[Task item] The answer must consist of each line below that contains the word "Республика", copied in full.

[Data listing]
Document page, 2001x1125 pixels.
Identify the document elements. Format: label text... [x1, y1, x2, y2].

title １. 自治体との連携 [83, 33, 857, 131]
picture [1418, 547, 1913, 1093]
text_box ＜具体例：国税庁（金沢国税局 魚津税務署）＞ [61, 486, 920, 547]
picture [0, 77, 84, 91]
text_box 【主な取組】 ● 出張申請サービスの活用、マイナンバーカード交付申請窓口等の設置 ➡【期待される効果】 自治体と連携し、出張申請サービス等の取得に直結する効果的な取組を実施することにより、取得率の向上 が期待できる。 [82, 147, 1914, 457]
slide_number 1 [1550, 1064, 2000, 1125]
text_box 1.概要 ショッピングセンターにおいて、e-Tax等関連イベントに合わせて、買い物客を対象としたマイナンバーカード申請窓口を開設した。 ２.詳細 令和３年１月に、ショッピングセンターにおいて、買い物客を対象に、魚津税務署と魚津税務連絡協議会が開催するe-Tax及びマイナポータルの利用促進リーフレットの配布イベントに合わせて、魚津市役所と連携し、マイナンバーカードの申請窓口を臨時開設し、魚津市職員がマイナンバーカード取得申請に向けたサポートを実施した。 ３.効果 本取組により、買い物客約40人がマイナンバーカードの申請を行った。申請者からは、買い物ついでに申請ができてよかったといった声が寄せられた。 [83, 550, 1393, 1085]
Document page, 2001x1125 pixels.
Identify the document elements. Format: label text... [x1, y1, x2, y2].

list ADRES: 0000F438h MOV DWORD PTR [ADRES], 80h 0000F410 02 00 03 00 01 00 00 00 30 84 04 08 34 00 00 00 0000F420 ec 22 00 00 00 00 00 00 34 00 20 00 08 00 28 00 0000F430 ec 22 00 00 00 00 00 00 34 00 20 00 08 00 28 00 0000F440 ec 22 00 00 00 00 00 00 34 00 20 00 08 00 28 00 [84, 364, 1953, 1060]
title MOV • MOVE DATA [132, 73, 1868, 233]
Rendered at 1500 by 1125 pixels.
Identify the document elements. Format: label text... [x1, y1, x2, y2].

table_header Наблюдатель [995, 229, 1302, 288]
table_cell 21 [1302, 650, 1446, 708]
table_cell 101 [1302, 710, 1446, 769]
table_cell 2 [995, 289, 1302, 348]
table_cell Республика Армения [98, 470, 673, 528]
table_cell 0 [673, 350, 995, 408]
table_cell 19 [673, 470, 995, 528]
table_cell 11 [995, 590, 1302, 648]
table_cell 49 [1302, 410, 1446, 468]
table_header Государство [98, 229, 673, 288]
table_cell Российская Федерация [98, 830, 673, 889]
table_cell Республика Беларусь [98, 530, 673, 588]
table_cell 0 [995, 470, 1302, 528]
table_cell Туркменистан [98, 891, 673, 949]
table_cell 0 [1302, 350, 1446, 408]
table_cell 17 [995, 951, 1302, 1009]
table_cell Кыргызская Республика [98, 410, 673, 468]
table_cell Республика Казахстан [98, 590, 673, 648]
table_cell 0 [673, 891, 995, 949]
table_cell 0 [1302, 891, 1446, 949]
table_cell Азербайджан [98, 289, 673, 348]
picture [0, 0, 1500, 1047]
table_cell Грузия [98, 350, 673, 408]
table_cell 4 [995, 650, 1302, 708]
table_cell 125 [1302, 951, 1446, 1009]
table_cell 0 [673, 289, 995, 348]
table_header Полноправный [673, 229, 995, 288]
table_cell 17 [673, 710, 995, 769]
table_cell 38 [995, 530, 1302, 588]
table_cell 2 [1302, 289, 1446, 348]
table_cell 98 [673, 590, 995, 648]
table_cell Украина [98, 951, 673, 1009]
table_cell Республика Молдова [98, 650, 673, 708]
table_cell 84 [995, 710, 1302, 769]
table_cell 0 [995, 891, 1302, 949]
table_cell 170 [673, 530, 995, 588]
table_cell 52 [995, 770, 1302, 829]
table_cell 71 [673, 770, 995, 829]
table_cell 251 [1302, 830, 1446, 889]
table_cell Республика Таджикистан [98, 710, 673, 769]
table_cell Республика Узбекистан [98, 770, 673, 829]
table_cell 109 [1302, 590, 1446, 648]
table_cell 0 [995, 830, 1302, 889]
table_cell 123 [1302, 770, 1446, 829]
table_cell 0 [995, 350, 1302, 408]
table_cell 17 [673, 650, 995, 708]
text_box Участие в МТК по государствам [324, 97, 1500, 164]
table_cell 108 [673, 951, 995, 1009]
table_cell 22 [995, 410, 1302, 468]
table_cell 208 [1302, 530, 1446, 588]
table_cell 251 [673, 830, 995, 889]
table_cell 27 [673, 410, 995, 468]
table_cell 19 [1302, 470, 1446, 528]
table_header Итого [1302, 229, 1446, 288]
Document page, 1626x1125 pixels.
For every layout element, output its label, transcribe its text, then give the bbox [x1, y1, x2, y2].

[Reply to the task]
table_cell Республика Армения [98, 470, 673, 528]
table_cell Республика Беларусь [98, 530, 673, 588]
table_cell Кыргызская Республика [98, 410, 673, 468]
table_cell Республика Казахстан [98, 590, 673, 648]
table_cell Республика Молдова [98, 650, 673, 708]
table_cell Республика Таджикистан [98, 710, 673, 769]
table_cell Республика Узбекистан [98, 770, 673, 829]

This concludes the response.